**Work instruction**
The copy has to match the records word for word and include no pictures.

**Camera settings data**
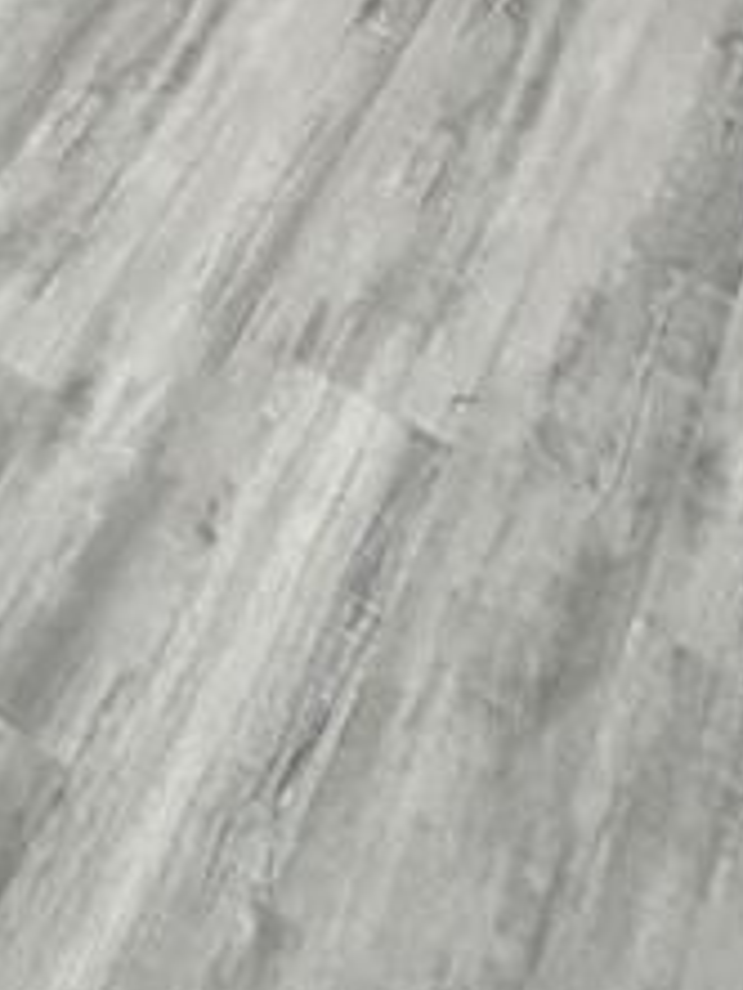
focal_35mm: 76
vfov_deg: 15.6
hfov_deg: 17.7
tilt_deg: -7.8
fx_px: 2173
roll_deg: +4.3
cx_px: -327
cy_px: -1308
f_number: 2.2
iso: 200
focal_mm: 2.22
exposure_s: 1/121
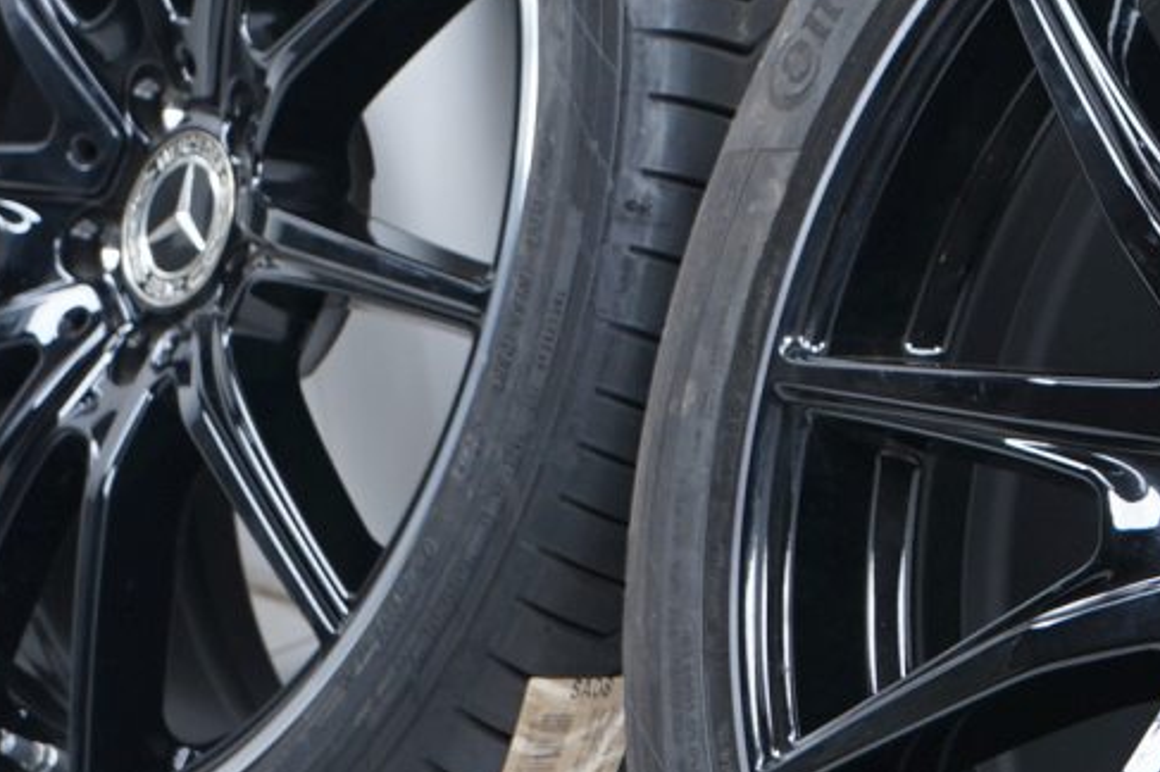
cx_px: 1377
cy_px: 175
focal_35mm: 134
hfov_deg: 14.8
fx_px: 4315
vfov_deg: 10.2
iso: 250
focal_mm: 34
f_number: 7.1
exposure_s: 1/125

**Your response**
focal_35mm: 76
vfov_deg: 15.6
hfov_deg: 17.7
tilt_deg: -7.8
fx_px: 2173
roll_deg: +4.3
cx_px: -327
cy_px: -1308
f_number: 2.2
iso: 200
focal_mm: 2.22
exposure_s: 1/121
cx_px: 1377
cy_px: 175
focal_35mm: 134
hfov_deg: 14.8
fx_px: 4315
vfov_deg: 10.2
iso: 250
focal_mm: 34
f_number: 7.1
exposure_s: 1/125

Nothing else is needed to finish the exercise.